INSTRUCTIONS —
1. Translate this sentence from the blog post into Spanish: "Here is what I thought and ruminated about the Free Culture text."
2. According to the blog post, for how many days did the computer class teach everything about computers?
3. Reproduce everything in the blog post from "I don't think" down to "of my friends.".

DOCUMENT SEGMENT —
··········
Internet, personal history, and present dilemma!


Hi All, 

I don't think I will be able to join the first half of my class because of my defense. Here is what I thought and ruminated about the Free Culture text. In this post, I want to share as well as think about the shaping of culture in the social media sphere. Since this is a blog-post, I move back and forth between personal narrative of interaction with the internet, go back and forth from past to present. 

As I scroll my instagram, I consume many small videos ranging from the cute pugs to crazy nail art, to the news and information about Priyanka Chopra and Nick Jonas or Harry and Megan or just information about many cat pets of my friends. 

I go back to my memory lane, where I learned MS-DOS and the joy of writing our name with command and seeing on a black and white computer screen. I must have been in my fifth grade and the privilege of going to a boarding (private) school was you had a computer class where you learned everything about computer for four days and go to the lab and practice MS-DOS.
··········
RECORDS SHOWN —
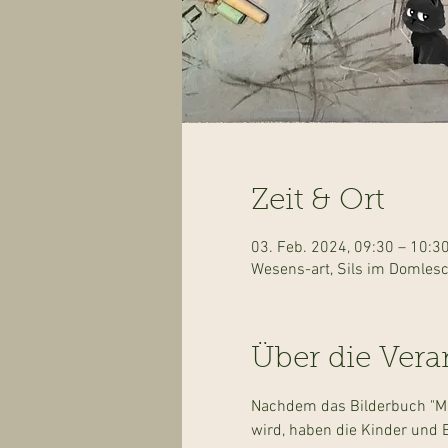
Zeit & Ort
03. Feb. 2024, 09:30 – 10:3
Wesens-art, Sils im Domlesc
Über die Vera
Nachdem das Bilderbuch "Mai
wird, haben die Kinder und E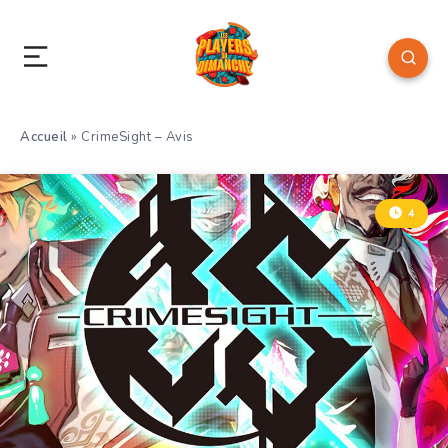
Accueil
»
CrimeSight – Avis
4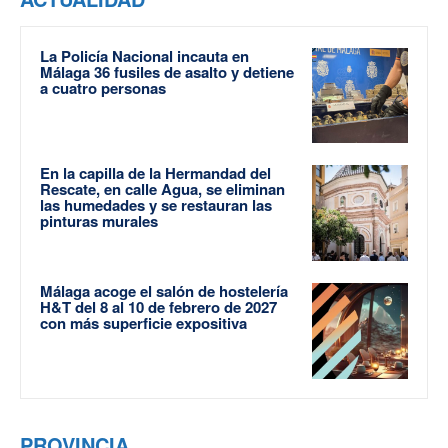
La Policía Nacional incauta en
Málaga 36 fusiles de asalto y detiene
a cuatro personas
En la capilla de la Hermandad del
Rescate, en calle Agua, se eliminan
las humedades y se restauran las
pinturas murales
Málaga acoge el salón de hostelería
H&T del 8 al 10 de febrero de 2027
con más superficie expositiva
PROVINCIA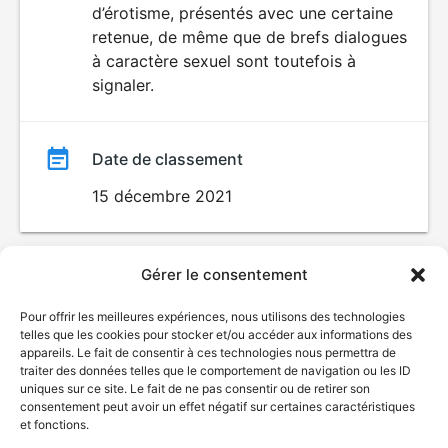
d’érotisme, présentés avec une certaine
retenue, de même que de brefs dialogues
à caractère sexuel sont toutefois à
signaler.
Date de classement
15 décembre 2021
Gérer le consentement
Pour offrir les meilleures expériences, nous utilisons des technologies
telles que les cookies pour stocker et/ou accéder aux informations des
appareils. Le fait de consentir à ces technologies nous permettra de
traiter des données telles que le comportement de navigation ou les ID
uniques sur ce site. Le fait de ne pas consentir ou de retirer son
© Gouvernement du Québec, 2026
consentement peut avoir un effet négatif sur certaines caractéristiques
et fonctions.
Nous joindre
··········
SOLVED PROBLEMS —
1. Esto es lo que pensé y sobre lo que reflexioné acerca del texto Free Culture.

2. Four days.

3.
I don't think I will be able to join the first half of my class because of my defense. Here is what I thought and ruminated about the Free Culture text. In this post, I want to share as well as think about the shaping of culture in the social media sphere. Since this is a blog-post, I move back and forth between personal narrative of interaction with the internet, go back and forth from past to present. 

As I scroll my instagram, I consume many small videos ranging from the cute pugs to crazy nail art, to the news and information about Priyanka Chopra and Nick Jonas or Harry and Megan or just information about many cat pets of my friends.